> [DATASET RECORDS]:
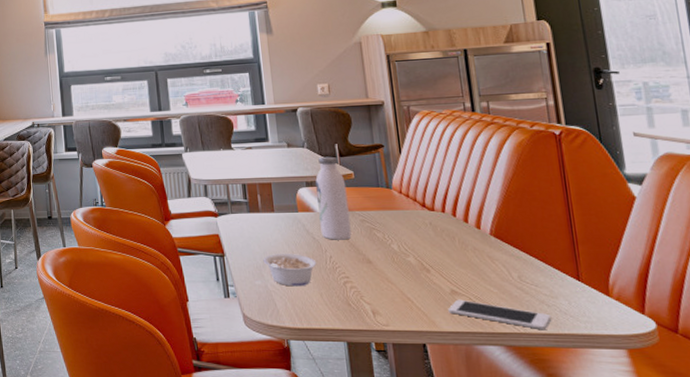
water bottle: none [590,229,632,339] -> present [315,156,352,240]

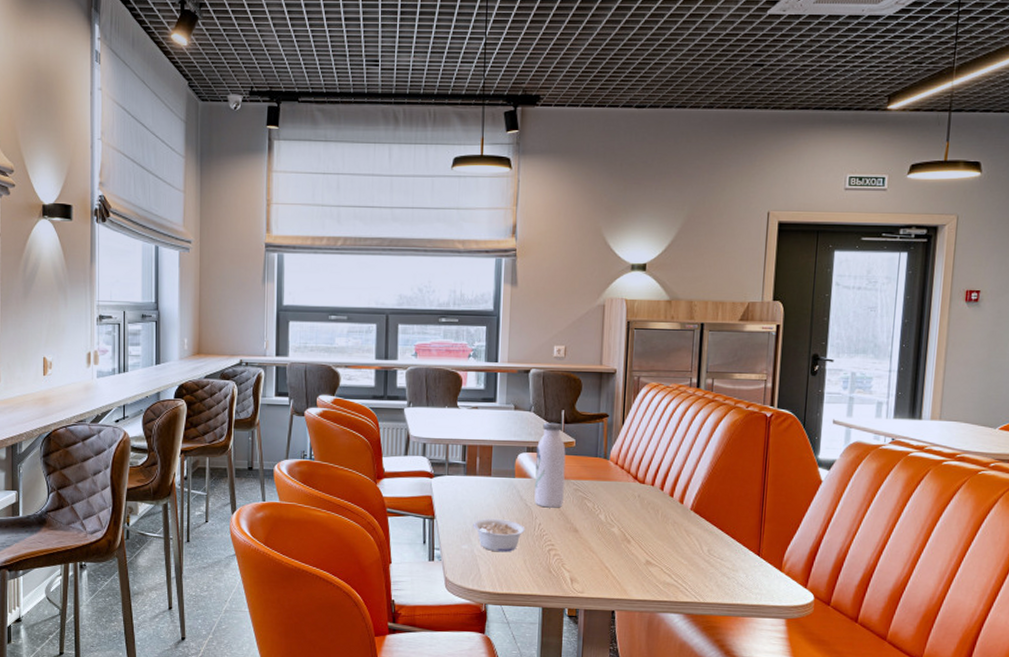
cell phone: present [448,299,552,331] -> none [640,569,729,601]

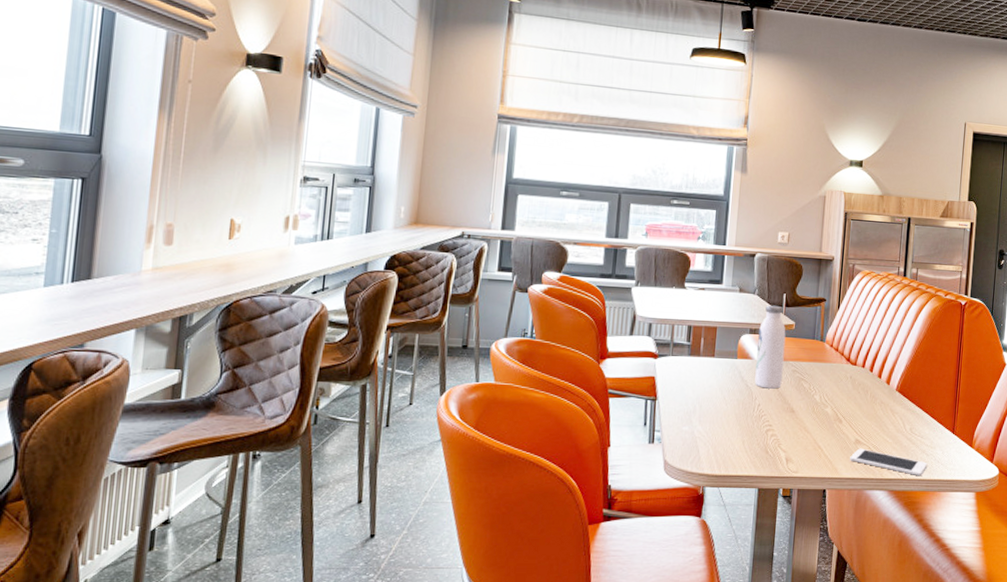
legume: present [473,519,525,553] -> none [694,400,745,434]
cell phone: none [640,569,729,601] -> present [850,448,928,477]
...
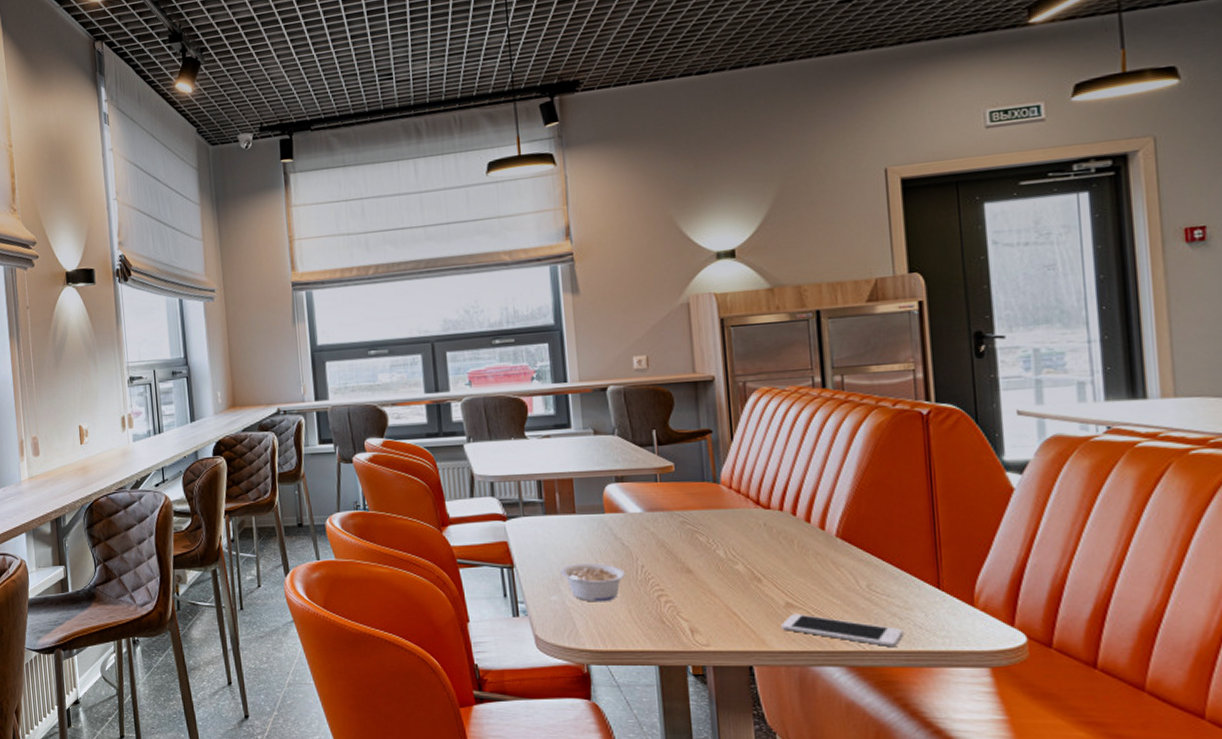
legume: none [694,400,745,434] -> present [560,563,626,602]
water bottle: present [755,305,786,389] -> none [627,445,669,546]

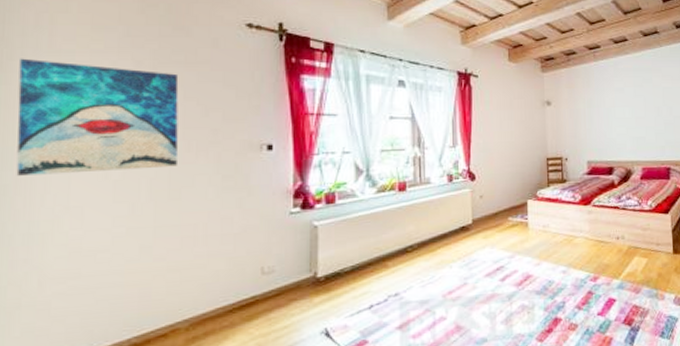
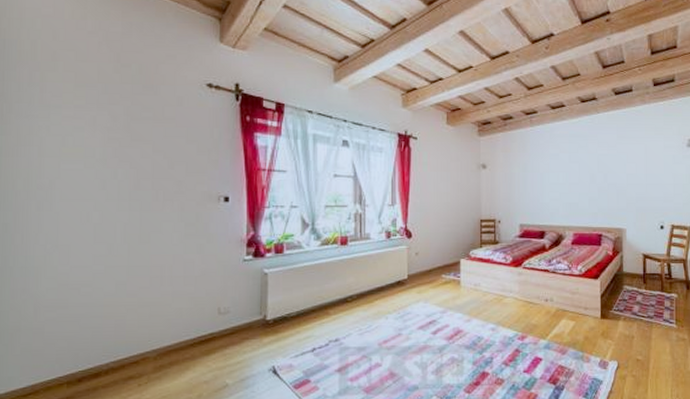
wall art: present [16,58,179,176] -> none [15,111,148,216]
==
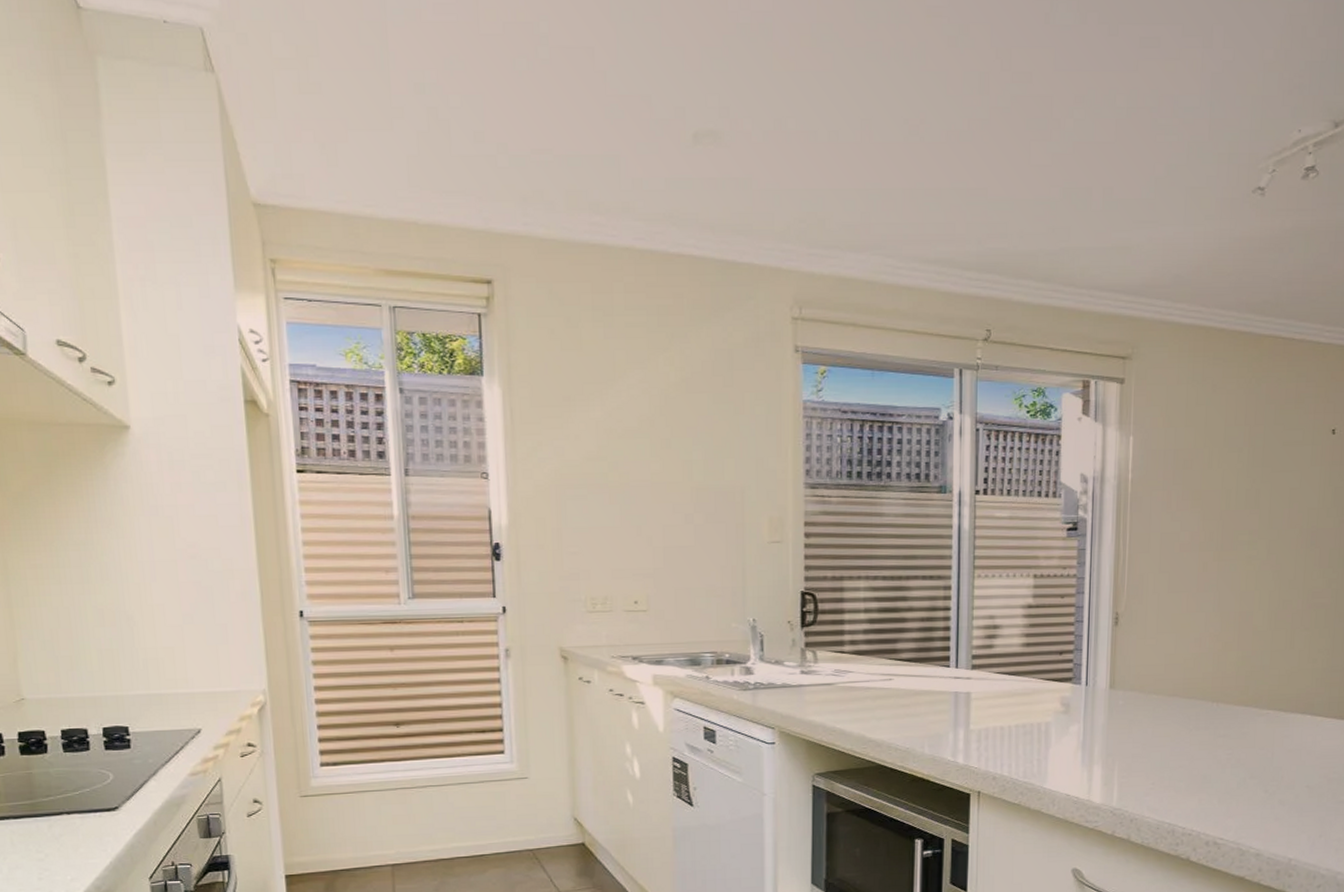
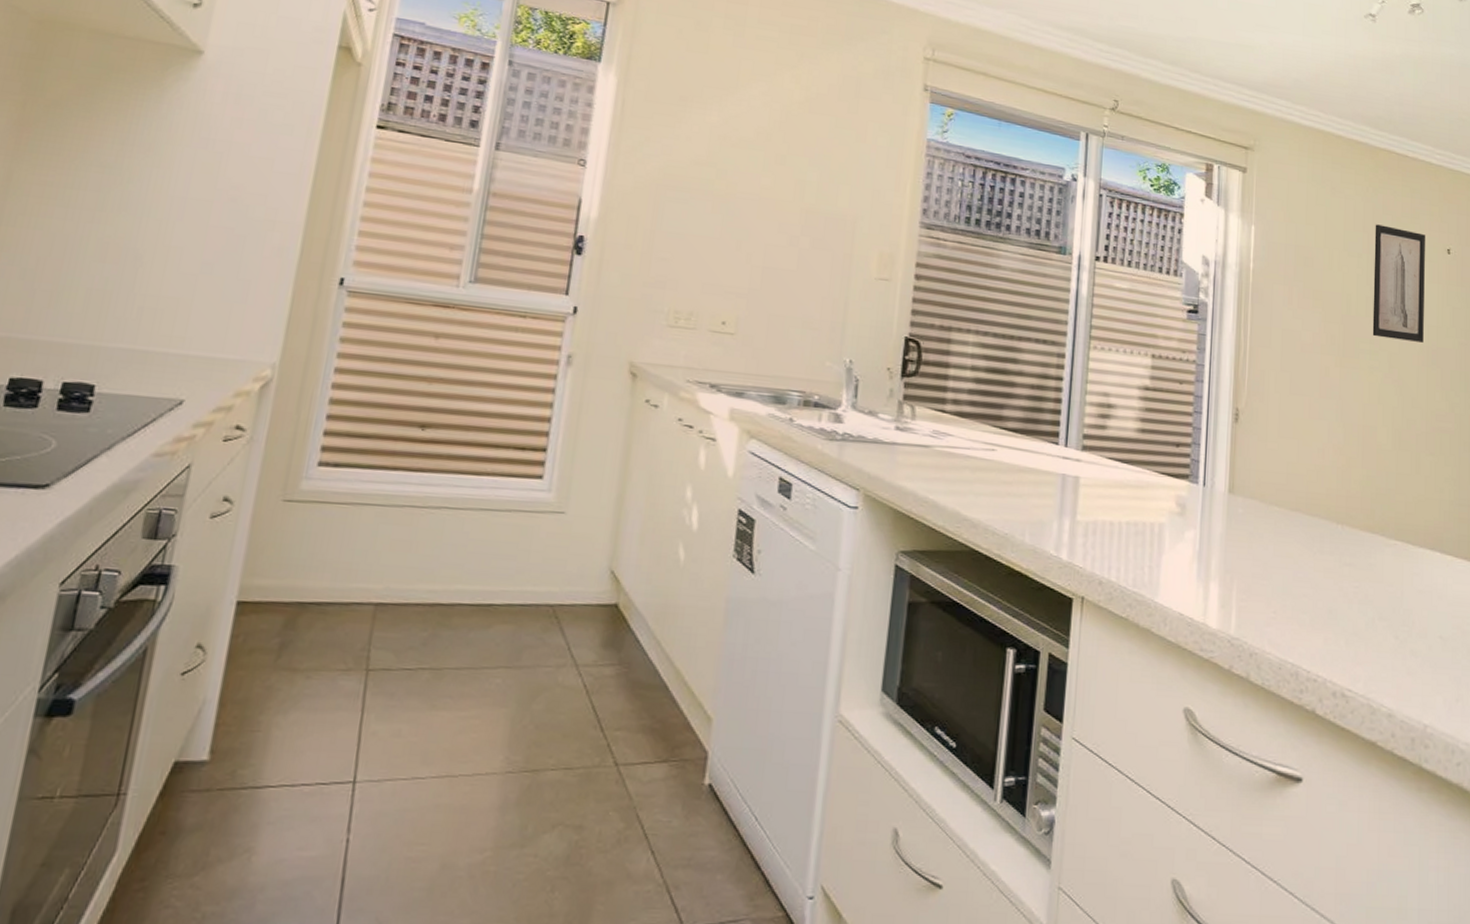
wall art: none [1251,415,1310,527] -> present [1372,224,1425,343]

> [WHAT IS NEEDED]: The response must hold only the lines above from the line with "legume: present [473,519,525,553]" through the line with "cell phone: none", each copied exactly, both ends kept.

> [RESPONSE AREA]:
legume: present [473,519,525,553] -> none [694,400,745,434]
cell phone: none [640,569,729,601] -> present [850,448,928,477]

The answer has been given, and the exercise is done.